Eco Del Cinema

Largo Baracche – Recensione

“Largo Baracche” di Gaetano Di Vaio un viaggio senza filtri nel microcosmo dei Quartieri Spagnoli

Regia:Gaetano Di Vaio – Genere: Documentario, colore, 65 minuti – Produzione: Italia, 2013.

largo-baraccheLa città di Napoli è stata raccontata molto spesso dal cinema e dalla fiction nel suo lato più oscuro. Non è il caso di “Largo Baracche”, documentario di Gaetano Di Vaio presentato al Festival Internazionale del Film di Roma.
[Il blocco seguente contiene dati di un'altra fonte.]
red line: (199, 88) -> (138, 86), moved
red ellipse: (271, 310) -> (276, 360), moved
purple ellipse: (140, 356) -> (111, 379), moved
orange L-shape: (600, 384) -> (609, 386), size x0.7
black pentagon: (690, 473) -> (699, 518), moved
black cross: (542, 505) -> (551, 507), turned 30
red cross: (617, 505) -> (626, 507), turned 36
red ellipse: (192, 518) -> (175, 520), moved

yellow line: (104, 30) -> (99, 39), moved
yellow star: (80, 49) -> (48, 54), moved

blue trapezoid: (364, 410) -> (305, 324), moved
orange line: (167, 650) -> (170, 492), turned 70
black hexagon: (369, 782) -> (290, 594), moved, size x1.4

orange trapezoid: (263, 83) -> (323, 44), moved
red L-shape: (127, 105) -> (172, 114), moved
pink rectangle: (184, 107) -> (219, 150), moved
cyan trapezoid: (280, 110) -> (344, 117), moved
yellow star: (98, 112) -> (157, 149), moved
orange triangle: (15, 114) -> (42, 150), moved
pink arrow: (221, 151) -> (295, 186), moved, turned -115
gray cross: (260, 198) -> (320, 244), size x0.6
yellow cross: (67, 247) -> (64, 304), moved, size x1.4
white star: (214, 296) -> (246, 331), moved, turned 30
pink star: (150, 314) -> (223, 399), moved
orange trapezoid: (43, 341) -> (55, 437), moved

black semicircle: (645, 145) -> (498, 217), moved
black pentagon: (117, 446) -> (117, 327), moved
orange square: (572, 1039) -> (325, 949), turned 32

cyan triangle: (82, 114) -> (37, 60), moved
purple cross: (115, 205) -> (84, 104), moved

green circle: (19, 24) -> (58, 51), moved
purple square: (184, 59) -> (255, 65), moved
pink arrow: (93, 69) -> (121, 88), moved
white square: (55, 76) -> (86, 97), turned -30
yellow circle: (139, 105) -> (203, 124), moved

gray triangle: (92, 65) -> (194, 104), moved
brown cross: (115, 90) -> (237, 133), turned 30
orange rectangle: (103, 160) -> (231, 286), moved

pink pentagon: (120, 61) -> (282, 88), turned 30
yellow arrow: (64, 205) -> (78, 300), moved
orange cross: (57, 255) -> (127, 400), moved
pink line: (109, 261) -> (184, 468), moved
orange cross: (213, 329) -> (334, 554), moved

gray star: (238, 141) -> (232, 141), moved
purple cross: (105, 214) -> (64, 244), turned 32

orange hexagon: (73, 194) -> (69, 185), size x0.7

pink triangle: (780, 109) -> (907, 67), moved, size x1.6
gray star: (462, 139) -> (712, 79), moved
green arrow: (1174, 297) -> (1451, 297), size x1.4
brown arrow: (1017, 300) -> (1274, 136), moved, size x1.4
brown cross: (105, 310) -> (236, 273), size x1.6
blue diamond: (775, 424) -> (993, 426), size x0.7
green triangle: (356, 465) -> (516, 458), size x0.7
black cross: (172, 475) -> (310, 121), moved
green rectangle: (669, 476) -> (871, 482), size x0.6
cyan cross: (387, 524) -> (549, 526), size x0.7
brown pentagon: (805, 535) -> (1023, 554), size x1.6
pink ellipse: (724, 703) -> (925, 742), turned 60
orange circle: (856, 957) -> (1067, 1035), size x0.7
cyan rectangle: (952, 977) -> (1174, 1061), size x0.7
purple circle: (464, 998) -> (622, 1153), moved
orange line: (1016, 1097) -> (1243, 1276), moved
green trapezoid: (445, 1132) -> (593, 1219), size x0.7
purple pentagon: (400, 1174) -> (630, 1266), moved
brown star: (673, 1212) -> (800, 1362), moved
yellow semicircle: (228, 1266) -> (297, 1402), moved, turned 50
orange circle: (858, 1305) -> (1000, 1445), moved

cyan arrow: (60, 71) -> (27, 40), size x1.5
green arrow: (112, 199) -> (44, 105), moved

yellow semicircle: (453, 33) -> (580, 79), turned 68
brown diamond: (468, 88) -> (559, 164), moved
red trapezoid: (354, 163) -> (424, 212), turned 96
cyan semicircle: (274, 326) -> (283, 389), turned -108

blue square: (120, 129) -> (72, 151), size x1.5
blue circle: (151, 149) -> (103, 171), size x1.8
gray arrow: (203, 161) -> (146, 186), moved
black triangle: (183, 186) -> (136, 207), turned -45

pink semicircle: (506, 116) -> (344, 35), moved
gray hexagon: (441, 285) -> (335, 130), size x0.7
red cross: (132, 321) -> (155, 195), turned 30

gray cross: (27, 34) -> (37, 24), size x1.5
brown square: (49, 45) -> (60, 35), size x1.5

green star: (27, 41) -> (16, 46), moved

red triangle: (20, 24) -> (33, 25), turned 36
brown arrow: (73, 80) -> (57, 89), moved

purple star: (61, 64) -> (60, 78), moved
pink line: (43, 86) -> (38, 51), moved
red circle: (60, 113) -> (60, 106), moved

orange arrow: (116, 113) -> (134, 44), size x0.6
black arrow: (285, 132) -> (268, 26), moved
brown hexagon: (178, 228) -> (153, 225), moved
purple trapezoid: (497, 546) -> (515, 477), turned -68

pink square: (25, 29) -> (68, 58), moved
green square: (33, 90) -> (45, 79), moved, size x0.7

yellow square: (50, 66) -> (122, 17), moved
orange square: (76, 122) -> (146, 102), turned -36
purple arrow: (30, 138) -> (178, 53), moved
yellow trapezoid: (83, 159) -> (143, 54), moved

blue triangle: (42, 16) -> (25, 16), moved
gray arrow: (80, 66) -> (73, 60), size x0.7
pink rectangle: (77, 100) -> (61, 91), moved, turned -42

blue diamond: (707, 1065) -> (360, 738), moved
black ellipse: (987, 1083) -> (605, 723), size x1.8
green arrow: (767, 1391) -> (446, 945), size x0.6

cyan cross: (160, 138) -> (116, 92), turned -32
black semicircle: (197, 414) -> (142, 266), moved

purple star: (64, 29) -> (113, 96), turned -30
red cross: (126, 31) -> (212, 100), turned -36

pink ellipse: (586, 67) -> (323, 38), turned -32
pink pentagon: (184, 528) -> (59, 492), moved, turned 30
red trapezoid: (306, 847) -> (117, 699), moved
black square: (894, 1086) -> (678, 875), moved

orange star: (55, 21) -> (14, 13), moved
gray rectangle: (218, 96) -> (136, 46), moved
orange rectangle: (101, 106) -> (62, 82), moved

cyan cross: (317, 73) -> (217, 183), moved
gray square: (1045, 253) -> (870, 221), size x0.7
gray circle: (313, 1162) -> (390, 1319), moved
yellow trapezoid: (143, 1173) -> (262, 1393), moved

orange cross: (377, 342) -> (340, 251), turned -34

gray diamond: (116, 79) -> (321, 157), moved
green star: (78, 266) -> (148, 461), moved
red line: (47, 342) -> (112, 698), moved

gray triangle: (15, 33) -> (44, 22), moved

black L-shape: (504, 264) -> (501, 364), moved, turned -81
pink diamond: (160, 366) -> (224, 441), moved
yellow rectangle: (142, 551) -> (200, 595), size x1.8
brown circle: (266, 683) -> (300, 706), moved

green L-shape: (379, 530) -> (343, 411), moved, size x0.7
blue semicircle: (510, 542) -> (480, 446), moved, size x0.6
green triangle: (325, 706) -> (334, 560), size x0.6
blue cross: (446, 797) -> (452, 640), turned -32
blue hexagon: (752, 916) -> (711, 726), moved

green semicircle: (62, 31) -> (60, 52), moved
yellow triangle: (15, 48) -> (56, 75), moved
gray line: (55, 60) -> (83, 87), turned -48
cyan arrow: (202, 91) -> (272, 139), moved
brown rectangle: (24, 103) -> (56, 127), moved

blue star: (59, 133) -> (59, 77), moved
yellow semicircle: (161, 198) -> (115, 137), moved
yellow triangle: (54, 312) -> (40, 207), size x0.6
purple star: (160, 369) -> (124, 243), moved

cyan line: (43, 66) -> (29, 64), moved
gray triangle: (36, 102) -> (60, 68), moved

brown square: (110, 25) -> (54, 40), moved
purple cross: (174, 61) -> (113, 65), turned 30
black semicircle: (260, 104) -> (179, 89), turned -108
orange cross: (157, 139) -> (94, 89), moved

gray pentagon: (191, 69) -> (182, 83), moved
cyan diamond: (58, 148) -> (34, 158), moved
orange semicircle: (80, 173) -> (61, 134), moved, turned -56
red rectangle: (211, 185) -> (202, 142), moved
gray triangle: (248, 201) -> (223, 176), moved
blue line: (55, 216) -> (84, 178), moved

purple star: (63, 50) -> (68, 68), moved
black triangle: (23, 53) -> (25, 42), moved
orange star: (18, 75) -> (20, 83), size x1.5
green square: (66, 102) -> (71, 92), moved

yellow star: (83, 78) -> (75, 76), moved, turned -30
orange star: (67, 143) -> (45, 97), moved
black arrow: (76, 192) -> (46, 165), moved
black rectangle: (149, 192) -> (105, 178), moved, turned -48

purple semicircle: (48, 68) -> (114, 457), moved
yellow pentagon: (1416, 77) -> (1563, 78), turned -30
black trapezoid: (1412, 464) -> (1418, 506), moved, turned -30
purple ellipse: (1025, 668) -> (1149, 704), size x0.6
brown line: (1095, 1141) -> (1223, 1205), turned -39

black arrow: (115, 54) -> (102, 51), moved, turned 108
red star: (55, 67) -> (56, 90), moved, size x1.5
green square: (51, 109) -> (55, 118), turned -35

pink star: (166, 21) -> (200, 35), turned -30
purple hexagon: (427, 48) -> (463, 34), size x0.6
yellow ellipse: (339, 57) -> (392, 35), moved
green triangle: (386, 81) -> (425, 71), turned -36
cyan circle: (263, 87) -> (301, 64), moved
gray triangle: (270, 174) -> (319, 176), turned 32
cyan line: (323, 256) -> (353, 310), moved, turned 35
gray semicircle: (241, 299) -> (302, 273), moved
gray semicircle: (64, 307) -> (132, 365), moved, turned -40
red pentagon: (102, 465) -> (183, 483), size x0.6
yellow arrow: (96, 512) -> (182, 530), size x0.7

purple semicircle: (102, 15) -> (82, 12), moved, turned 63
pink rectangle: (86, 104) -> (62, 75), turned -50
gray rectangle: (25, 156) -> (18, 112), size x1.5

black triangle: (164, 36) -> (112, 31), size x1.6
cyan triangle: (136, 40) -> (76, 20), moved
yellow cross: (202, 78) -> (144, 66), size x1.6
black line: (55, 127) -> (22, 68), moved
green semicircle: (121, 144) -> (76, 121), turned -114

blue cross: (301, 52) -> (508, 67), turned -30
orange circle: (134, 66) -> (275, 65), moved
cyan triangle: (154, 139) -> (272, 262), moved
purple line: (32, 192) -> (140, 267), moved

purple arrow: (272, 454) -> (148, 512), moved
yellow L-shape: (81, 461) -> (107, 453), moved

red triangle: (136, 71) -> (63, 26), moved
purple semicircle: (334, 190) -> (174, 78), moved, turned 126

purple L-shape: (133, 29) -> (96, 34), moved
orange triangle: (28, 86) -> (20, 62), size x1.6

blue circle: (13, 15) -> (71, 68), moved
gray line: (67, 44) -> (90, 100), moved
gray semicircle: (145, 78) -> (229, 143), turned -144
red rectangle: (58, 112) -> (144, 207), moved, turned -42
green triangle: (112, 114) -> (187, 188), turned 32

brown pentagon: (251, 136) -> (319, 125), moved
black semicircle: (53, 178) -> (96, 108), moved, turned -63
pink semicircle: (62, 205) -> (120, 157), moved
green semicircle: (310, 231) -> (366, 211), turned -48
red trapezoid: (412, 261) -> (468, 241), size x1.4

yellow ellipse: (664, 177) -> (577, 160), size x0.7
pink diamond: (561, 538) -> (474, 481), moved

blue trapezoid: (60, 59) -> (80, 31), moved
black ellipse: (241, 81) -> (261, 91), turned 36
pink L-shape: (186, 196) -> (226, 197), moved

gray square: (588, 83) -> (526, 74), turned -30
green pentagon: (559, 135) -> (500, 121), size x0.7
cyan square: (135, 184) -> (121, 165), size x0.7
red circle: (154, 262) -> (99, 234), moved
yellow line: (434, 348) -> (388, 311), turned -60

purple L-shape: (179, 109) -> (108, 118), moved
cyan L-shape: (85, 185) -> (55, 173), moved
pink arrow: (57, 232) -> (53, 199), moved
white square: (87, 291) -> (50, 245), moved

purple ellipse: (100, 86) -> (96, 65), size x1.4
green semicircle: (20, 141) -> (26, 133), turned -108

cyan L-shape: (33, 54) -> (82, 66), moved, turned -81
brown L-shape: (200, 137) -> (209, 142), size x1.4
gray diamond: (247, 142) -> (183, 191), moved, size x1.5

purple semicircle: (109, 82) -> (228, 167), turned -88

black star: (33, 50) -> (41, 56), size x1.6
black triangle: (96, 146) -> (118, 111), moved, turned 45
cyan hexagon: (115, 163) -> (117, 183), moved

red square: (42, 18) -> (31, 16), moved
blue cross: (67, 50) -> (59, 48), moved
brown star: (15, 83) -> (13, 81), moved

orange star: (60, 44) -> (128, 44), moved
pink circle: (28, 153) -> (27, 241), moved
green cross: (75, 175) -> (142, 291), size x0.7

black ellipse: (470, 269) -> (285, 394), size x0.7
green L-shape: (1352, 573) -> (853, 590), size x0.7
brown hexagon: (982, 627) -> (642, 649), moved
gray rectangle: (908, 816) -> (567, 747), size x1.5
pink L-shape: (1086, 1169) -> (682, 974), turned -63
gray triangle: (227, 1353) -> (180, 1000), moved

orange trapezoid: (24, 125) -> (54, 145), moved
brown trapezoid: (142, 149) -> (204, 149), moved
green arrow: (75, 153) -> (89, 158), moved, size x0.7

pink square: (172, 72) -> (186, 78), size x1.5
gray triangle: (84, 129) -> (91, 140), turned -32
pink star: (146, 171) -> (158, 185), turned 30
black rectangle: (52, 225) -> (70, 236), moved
L’ex delinquente, diventato prima attore, poi regista e infine produttore ci conduce nel cuore della città, nei quartieri spagnoli. Nati nel XVI secolo per ospitare le guarnigioni militari spagnole e diventati subito luogo malfamato, lo sono ancora. Eppure, Di Vaio, che nel suo film ci mette la faccia e li racconta in una chiave diversa. E lo fa con le storie di Carmine, Gennaro, Gianni, Mariano, Giuseppe e Antonio, una batteria che non fa rapine o altro. Anzi, insieme lottano per un futuro migliore nonostante le difficoltà che incontrano quotidianamente. Nei loro visi e nelle loro parole c’è tutta la “meglio gioventù” di Napoli.

Diviso in micro capitoli, il documentario è uno straordinario documento su una zona della città, dove i turisti non vanno, anche se tanto vicina al centro. Giovanni per esempio è figlio del boss “in pensione” Mario Savio detto “’o bellillo”, che senza pentirsi ha rinnegato il suo passato criminale dopo aver passato gran parte della sua vita in carcere. Dopo varie traversie, lui adesso è agli arresti domiciliari accusato di estorsione aggravata da finalità camorristiche. La sua vita viene raccontata al figlio, che non l’ha visto quasi mai, da “Zio Tyson”, ex pugile ed ex killer, che lavorava per il padre. I protagonisti, tutti giovanissimi cercano di scappare dai quartieri. Eppure li amano in un qualche modo, con i loro vicoli stretti e la variegata umanità che ci abita.

Tutto girato con camera a spalla, “Largo Baracche” sembra essere stato un viaggio nel tempo per il regista, che si rivede in loro. Di Vaio è riuscito a raccontare un mondo quasi metafisico, senza filtri con una regia minimale. C’è molta poesia in questo documentario che conferma ancora una volta la validità del genere.

Questo film racconta Napoli senza stereotipi e senza dare giudizi, molto meglio di “Gomorra”. Un film bello che meriterebbe un passaggio televisivo molto più della fiction di Sollima.